Под конец второго дня Константин еле держался в седле. Семьдесят верст без малого — не шутка. Зато как раз поспели. Задержись они в пути на денек, и застать изобретателя уже не удалось бы, потому что Минька наутро собрался отъезжать, будучи мрачнее тучи оттого, что испытания провалились вчистую.
Оказывается, изобретатель не учел, можно сказать, элементарного. Случается такое, хоть и редко, даже у гениев. Пушку на воздушный шар взгромоздить — плевое дело. Куда сложнее прикинуть, поднимется ли тот с этой ношей. Вот этим Михал Юръич и занимался, скрупулезно подсчитывая вес десятка зарядов, самой пушки, пороха и прочего. Выходило, что должен шарик все это поднять, чтобы с высоты можно было шарахнуть всем врагам на устрашение. Он и взлетел…

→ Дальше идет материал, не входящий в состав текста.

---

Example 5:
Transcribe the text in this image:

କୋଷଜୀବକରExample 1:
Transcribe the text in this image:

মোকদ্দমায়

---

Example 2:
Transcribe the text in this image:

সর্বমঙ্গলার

Только самое простое напрочь выскочило из головы у Миньки. Он не учел отдачу. После первого же выстрела плетеная корзина попросту перевернулась набок. Хорошо, что человек, который там находился, не растерялся. Не первый раз Слан оказывался на такой верхотуре.
Бывший атаман разбойной ватаги, как только впервые — еще два года назад — увидел воздушный шар, так тут же влюбился в него раз и навсегда. В него и в небо, став самым лучшим и безотказным испытателем.

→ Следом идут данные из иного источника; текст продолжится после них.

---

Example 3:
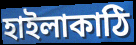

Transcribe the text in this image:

হাইলাকাঠি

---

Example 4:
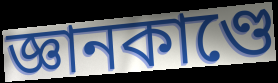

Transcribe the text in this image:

জ্ঞানকাণ্ডে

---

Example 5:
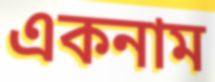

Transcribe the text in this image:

একনামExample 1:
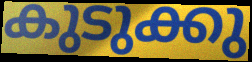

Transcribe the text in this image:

കുടുക്കു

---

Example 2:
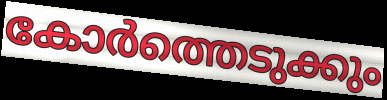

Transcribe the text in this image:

കോർത്തെടുക്കും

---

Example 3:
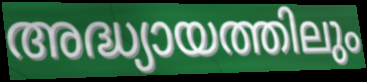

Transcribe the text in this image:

അദ്ധ്യായത്തിലും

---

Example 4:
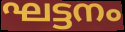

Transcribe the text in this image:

ഘട്ടനം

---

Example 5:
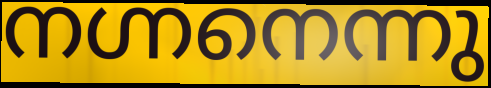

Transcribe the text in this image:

നഗ്നനെന്നു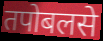
तपोबलसेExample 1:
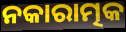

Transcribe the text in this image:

ନକାରାତ୍ମକ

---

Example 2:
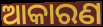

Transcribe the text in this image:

ଆକାରଣ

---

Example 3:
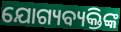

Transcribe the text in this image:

ଯୋଗ୍ୟବ୍ୟକ୍ତିଙ୍କ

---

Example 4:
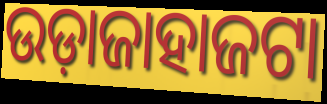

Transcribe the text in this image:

ଉଡ଼ାଜାହାଜଟା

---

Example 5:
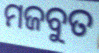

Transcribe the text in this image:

ମଜବୁତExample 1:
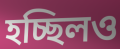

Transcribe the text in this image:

হচ্ছিলও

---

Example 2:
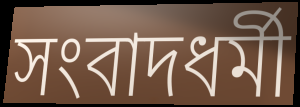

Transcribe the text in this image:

সংবাদধর্মী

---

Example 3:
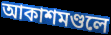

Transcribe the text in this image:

আকাশমণ্ডলে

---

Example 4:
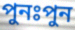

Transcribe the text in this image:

পুনঃপুন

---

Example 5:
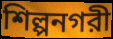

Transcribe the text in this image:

শিল্পনগরীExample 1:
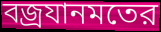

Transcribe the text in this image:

বজ্রযানমতের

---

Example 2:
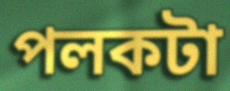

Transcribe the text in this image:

পলকটা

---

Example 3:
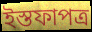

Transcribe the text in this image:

ইস্তফাপত্র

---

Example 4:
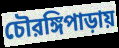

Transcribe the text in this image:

চৌরঙ্গিপাড়ায়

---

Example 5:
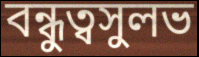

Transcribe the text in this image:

বন্ধুত্বসুলভ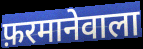
फ़रमानेवाला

Всякие там мелочи, вроде неудачных по какой-либо причине запусков, его не смущали. Отчаянный и находчивый, он всегда успевал сообразить, что нужно сделать, как выкрутиться. Вот и сейчас Слан успел изловчиться, кошкой уцепился за страховочную веревку и сполз по ней на землю. Только руки разодрал немного, а так ничего.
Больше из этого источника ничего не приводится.